As a guy whose had the pleasure of squeezing both real and fake boobies, I would just like to go ahead and move that Bino’s motion be accepted and move towards a vote.
All in favor….
Say “aye!”
My vote: AYE!
(Says a heterosexual woman who appreciates breasts over bras.)
Whoops. Just noticed this comment — sorry about that.
Props to you for seeing the Christina Ricci thing first.
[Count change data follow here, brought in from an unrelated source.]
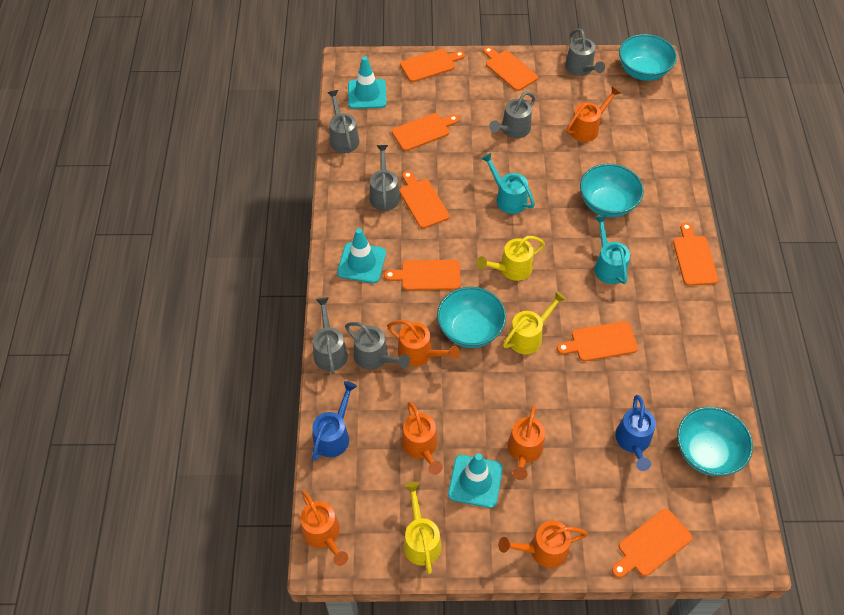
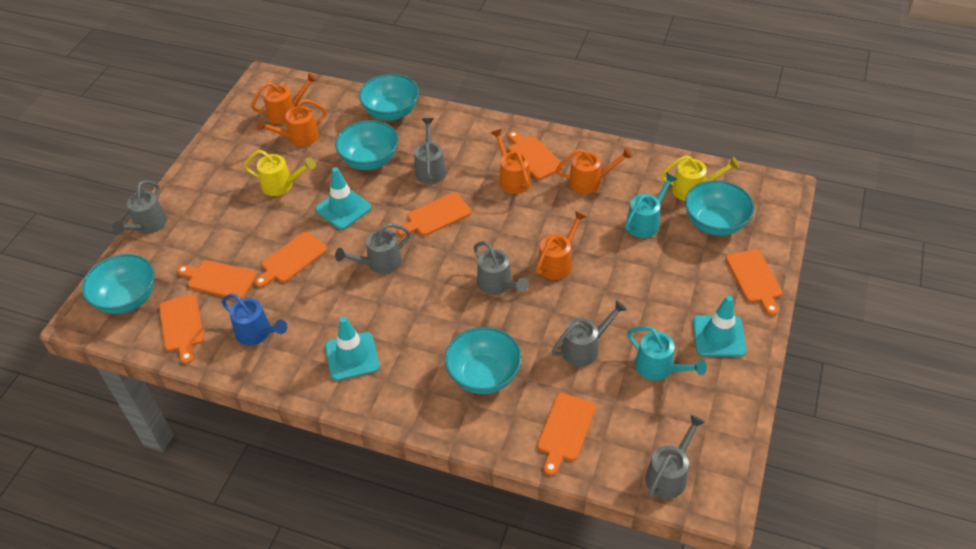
blue watering can: 2 -> 1
orange cutting board: 8 -> 7
orange watering can: 6 -> 5
turquoise bowl: 4 -> 5
yellow watering can: 3 -> 2

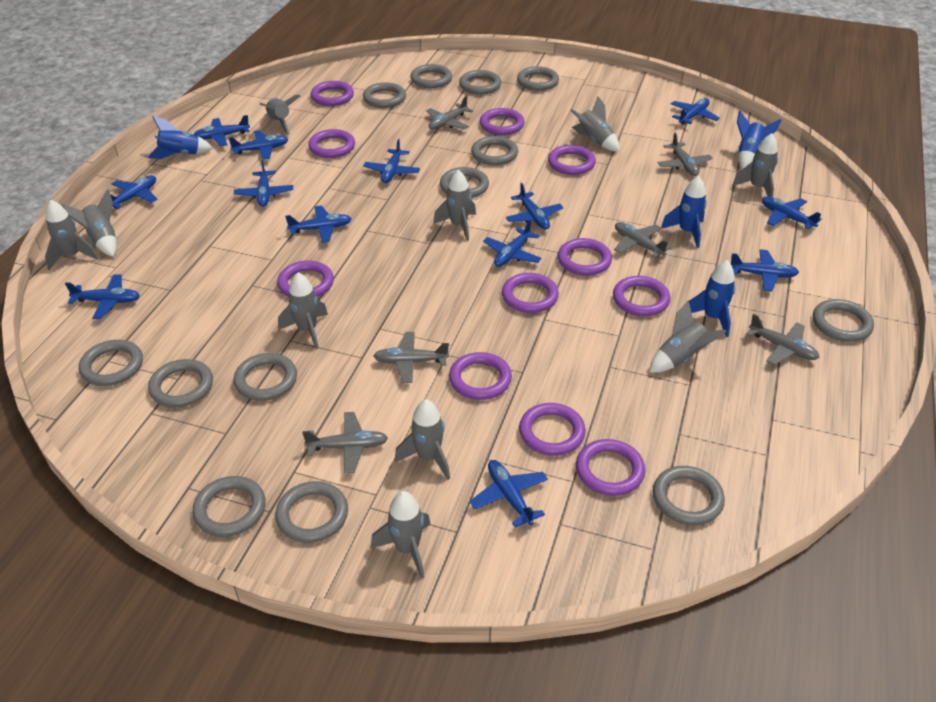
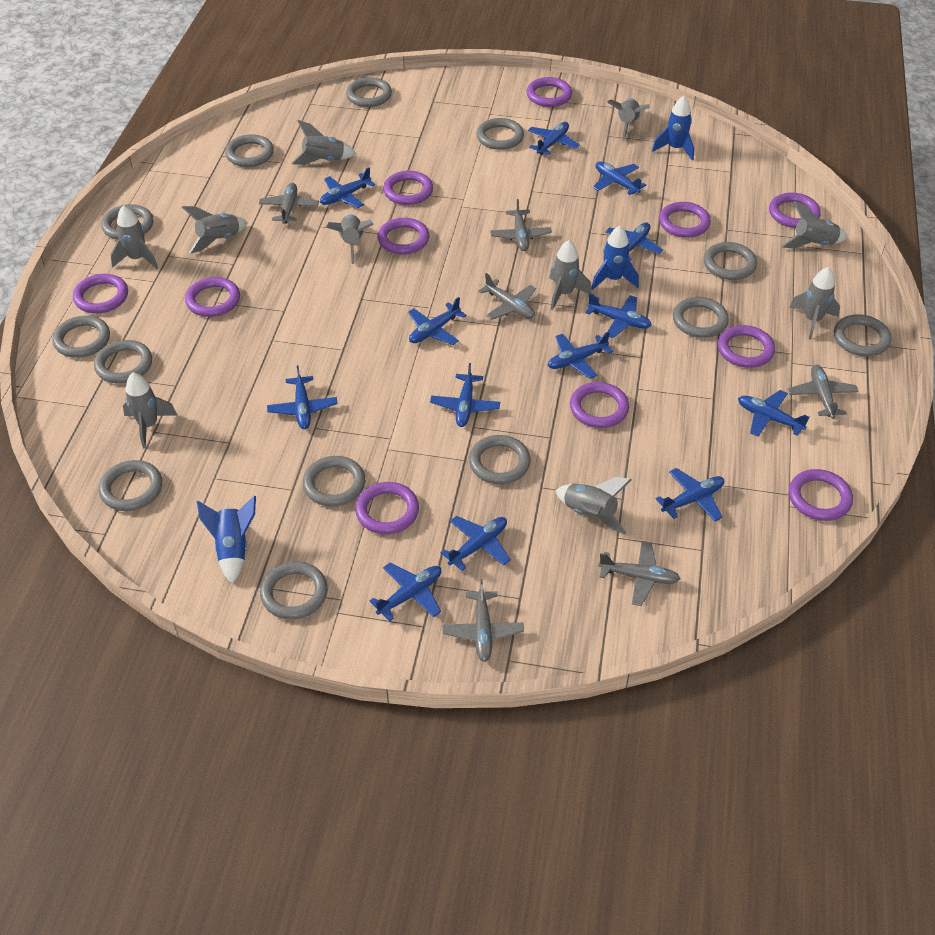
blue rocket: 4 -> 3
Go breasts (all shapes and sizes)! Who are you to tell how women should strap themselves? If they don’t wish to wear a bra, it’s their choice. And no, not everyone has fake, round breasts up to their chins. Natural breasts are beautiful.
and they taste good too.
Another american retard site run by a dumpy sad numpty with boobs smaller than the spare tyre around their waist. Braless is natural, having fake boobs the size of melons shoved into a brassiere is not,having implants is not normal. the natural bounce is normal, older womens breasts drooping is normal and the site of a nipple standing proud is the bodies reaction to cold or excitement. Stop assuming that everything that the rejects of Europe that became americans think is incorrect is how the rest of the world should think, we still have normal natural busted women who go braless and sit topless on the beach without causing riots. I appreciate for your immature young males this may prove difficult for the few brain cells to consider but there is still time to learn
All women, no matter their shape or size, or whether or not they chose to wear a bra, are beautiful. Step away from the male-dominated media hype. The nipples are not perfectly aligned on real women, nor is the shape and size of breasts. Their teeth aren’t perfectly matched. Their faces have wrinkles. Hollywood is not reality, folks. Just say no, ladies!!